OverviewTrojan Peak lies just east of the Sierra crest about 5 miles north of Mt. Whitney, wholely within the John Muir Wilderness. Though one of the 20 highest peaks in California, it is overshadowed by taller and more popular peaks that crowd it on three sides: Mts. Williamson, Tyndall, and Barnard. Coupled with the fact that it comes up 53 feet short of being a coveted 14er, it sees relatively few visitors.
The peak is not technically difficult, no more than class 2 from most approaches. Even more so than nearby Mt. Barnard, the peak is a very high pile of rubble and sand whose tediousness at altitude can tax even the most ardent peakbagger.
The name of the peak was suggested by Chester Versteeg and Ralph Chase for their Alma Mater, the University of Southern California. Versteeg's first suggestion, Southern California Peak, was rejected by the BGN (a wise decision to avoid a confusingly named peak). Versteeg was also responsible for naming Lake Helen of Troy, located just northwest of the peak.
Getting ThereAll the approaches to Trojan Peak are long and arduous, and almost always done as a multiday backpack trip. In fact, Trojan Peak is rarely the primary objective of any given outing, often the second or third peak to be climbed in the area.
The shortest approach is via George Creek, a classic Eastern Sierra bushwhack amply described on Mt. Williamson's Southeast Ridge route page. Somewhere near the 2900m level (yes, this is one of the silly USGS maps that got done in meters) you will be able to see the broad chute leading to the Barnard-Trojan basin. Follow this up for the easiest approach to Trojan's Southeast Slopes. An alternative approach is to take the right branch of George Creek (same as you would take to Mt. Williamson) and climbing this snow-filled chute to the class 2 Southeast Slopes. Because George Creek is open only until May 15, you are likely to encounter mostly snow above the 3100m level.
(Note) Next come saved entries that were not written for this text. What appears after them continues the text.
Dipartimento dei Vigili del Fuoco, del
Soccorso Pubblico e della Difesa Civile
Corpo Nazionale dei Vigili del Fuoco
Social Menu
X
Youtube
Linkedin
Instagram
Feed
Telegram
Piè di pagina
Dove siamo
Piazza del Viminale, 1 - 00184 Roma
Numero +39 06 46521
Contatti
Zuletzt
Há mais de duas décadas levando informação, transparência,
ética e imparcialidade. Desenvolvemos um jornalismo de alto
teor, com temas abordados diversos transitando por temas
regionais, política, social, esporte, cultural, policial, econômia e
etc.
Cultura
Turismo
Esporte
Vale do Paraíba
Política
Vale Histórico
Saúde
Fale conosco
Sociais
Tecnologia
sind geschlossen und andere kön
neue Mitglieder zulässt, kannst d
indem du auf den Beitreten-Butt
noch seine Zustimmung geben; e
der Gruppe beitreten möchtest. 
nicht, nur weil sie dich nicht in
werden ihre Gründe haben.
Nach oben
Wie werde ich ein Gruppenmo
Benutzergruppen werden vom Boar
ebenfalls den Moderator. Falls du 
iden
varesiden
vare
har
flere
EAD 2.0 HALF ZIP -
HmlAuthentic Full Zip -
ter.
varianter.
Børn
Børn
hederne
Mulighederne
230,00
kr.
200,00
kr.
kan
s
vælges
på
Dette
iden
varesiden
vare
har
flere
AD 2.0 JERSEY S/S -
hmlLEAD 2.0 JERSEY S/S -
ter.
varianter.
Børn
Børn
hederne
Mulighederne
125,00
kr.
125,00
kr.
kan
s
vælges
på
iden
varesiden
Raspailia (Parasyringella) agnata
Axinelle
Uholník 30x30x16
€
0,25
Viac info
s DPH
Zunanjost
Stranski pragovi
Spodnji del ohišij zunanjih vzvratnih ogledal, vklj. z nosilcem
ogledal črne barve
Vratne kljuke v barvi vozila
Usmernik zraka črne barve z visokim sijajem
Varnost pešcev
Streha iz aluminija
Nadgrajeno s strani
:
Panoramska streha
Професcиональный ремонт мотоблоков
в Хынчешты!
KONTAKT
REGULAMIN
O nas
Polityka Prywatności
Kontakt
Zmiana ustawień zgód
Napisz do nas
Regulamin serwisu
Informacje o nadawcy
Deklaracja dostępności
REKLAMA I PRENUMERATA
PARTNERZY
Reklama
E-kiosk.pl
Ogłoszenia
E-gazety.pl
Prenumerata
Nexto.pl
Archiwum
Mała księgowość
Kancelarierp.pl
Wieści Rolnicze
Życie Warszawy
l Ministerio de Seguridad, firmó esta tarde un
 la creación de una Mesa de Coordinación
A second approach is via the Shepherd Pass TH, hiking up to Shepherd Pass then crossing Williamson Bowl (see the approach description for Williamson's West Face route). After reaching the highest of the Williamson Bowl lakes, climb southeast to Lake Helen of Troy, then head south to the saddle on the Sierra crest between Trojan Peak and Mt. Versteeg. From the crest it is a straightforward climb to follow the Southwest Ridge. Alternatively, one can climb to the summit from the saddle between it and Mt. Williamson. The easiest climbing is found to the right on the Northwest Face. Both variations from Williamson Bowl are class 2.
A third approach, and by far the least tedious is from the JMT east through Wright Lakes. Leave the JMT in the vicinity of Bighorn Plateau and follow Wright Creek to the northeast, following the middle fork to the west side of the Sierra crest between Mt. Barnard and Trojan Peak. The last 300m to the Sierra crest are steep class 3 and described by Secor as the West Face. Once at the crest, follow the Southwest Ridge to the summit.
Red Tape & Mountain ConditionsSee the restrictions below concerning the Bighorn Sheep Zoologocial Preserve.
Wilderness Permits are required for overnight visits in the John Muir Wilderness and Sequoia-Kings Canyon National Park. For an east side entry, everything you need to know about conditions, permits and regulations can be found on the Eastern Sierra - Logisitcal Center page.
When To ClimbSince Trojan Peak falls within the Bighorn Sheep Zoological area, climbs of Trojan Peak are limited throughout the year. George Creek is open only from April 15 to May 15, and Dec 15 to Jan 1. Williamson Bowl is open from Dec 15 to July 15. The Wright Lakes approach is open year round, but the last third of a mile from the Sierra crest eastward falls within the time restrictions for Williamson Bowl. If you are climbing illegally after July 15, at least consider this route as the least disruptive of the three.
CampingIn George Creek, there are some suitable flat camp sites at the 2800m level between the two forks of the creek. There are also some sites further up near the 3100m level, which are sometimes just below snowline around early May.
There are some stark and desolate campsites at the two upper lakes in Williamson Bowl. Plenty of water, but no shade and little flora/fauna.
Wright Lakes, with dozens of lakes and alpine meadows, offers probably the best camping options near Trojan Peak.